The predisposing factor of prostatic calculi is not clear. The general acceptance is that prostatic calculi are a consequence of aging in older men 6, 11. Our study also supports that age is a significant predictive factor for prostatic calculi. On uni- and multivariate analyses performed for possible risk factors of prostatic calculi, age and prostate volume were significant. Therefore, age and prostate volume are independent predisposing factors for prostatic calculi.
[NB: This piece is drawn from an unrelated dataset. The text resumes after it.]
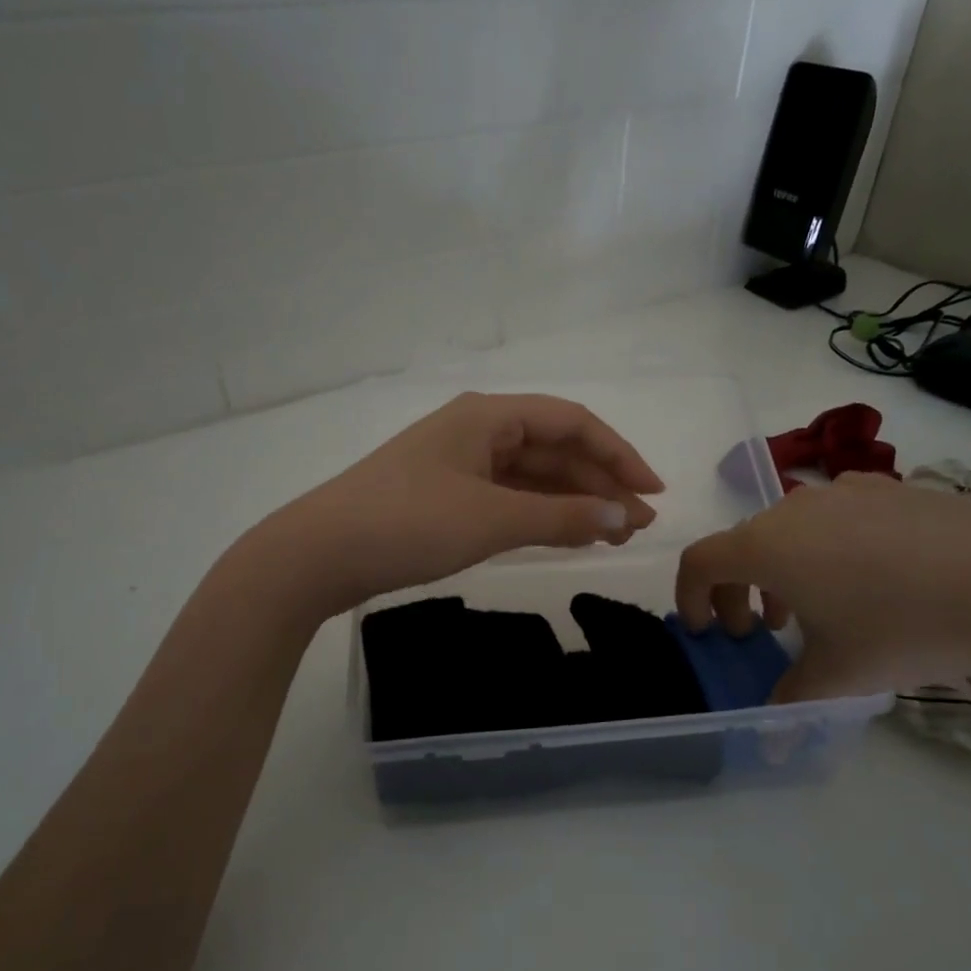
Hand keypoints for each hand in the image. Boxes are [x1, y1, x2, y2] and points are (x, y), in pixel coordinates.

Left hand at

However, we did not show that prostatitis causes prostatic calculi. The role of prostatic calculi in the etiology and symptoms of chronic prostatitis and chronic pelvic pain syndrome (CPPS) has been more actively studied. Recently, the majority of studies suggest that prostatic calculi are common in patients with CPPS and are associated with greater inflammation and symptoms 14, 15. Their studies showed a significant difference in the duration of pelvic pain between prostatic calculi and noncalculi groups, but did not show a significant difference in the WBC count in the prostatic fluid. Ludwig et al.16 concluded that prostatic calculi are typical signs of inflammation, but these sonographic abnormalities do not prove the presence of chronic prostatitis. Our study did not show a difference in the WBC count in VB3 between the prostatic calculi and no calculi groups. It is noteworthy that we defined prostatitis as > 10 WBC and/or positive culture in VB3 We did not examine the symptoms of prostatitis by means of a questionnaire. We defined only chronic bacterial prostatitis and chronic nonbacterial prostatitis, except CPPS, as prostatitis. However, one cannot exclude inflammation in the gland simply on the basis of the absence of leukocytes in prostatic secretions. These definitions of prostatitis are inevitable limitations in these kinds of studies.
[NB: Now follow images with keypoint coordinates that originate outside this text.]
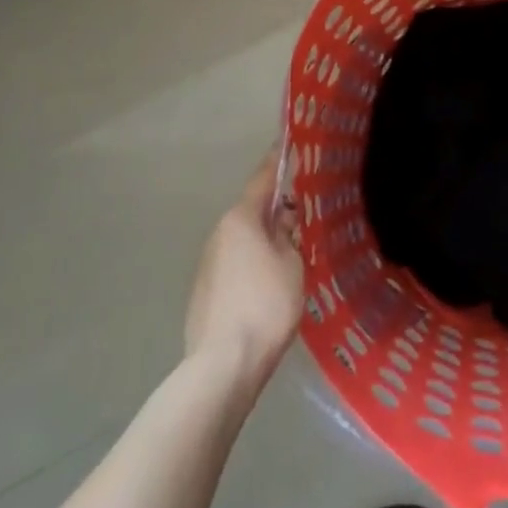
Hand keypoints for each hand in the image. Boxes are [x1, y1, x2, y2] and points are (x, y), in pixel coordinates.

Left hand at [183, 146, 303, 382]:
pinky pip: (235, 265)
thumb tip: (282, 216)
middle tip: (302, 210)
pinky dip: (252, 264)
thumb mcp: (292, 264)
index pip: (262, 179)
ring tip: (291, 250)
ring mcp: (208, 264)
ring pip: (243, 240)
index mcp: (241, 219)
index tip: (288, 142)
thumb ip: (288, 234)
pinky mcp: (204, 292)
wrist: (223, 365)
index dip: (277, 161)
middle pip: (251, 211)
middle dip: (275, 209)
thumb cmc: (265, 305)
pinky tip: (268, 285)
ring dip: (263, 239)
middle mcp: (219, 233)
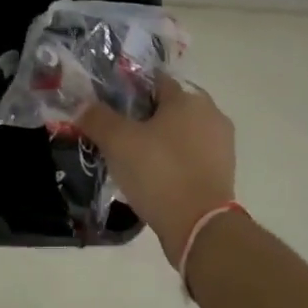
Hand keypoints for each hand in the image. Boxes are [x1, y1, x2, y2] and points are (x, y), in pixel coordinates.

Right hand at [78, 76, 236, 265]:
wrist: (200, 226)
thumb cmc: (159, 172)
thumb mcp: (118, 142)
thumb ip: (97, 118)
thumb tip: (83, 106)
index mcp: (188, 98)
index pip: (154, 81)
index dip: (130, 91)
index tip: (110, 108)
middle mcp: (211, 114)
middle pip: (170, 107)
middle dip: (146, 118)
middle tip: (120, 137)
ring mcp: (221, 144)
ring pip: (182, 133)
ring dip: (161, 141)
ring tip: (135, 161)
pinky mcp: (224, 172)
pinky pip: (192, 156)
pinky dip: (175, 161)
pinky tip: (156, 178)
In our study, men with a normal PSA and DRE did not undergo a biopsy. Although there was the potential for a missed diagnosis of prostate cancer, justifying a biopsy in the setting of a normal PSA and DRE is difficult. Thus, additional histological studies are needed to confirm such suspicions. Other studies have failed to find a relationship between prostate cancer and prostatic calculi, concluding that prostatic stromal calculi are a dystrophic, inflammation-mediated, benign process 17, 18.
Conclusion
Patients who have prostatic calculi complain of severe symptoms and the maximum urinary flow rate are decreased. However, prostatic calculi are not an independent predictive factor of severe LUTS on the basis of multivariate analysis. Therefore, men with prostatic calculi have more severe LUTS not only because of prostatic calculi but also because of age and other factors. In addition, older age and larger prostate volume are independent predisposing factors for prostatic calculi.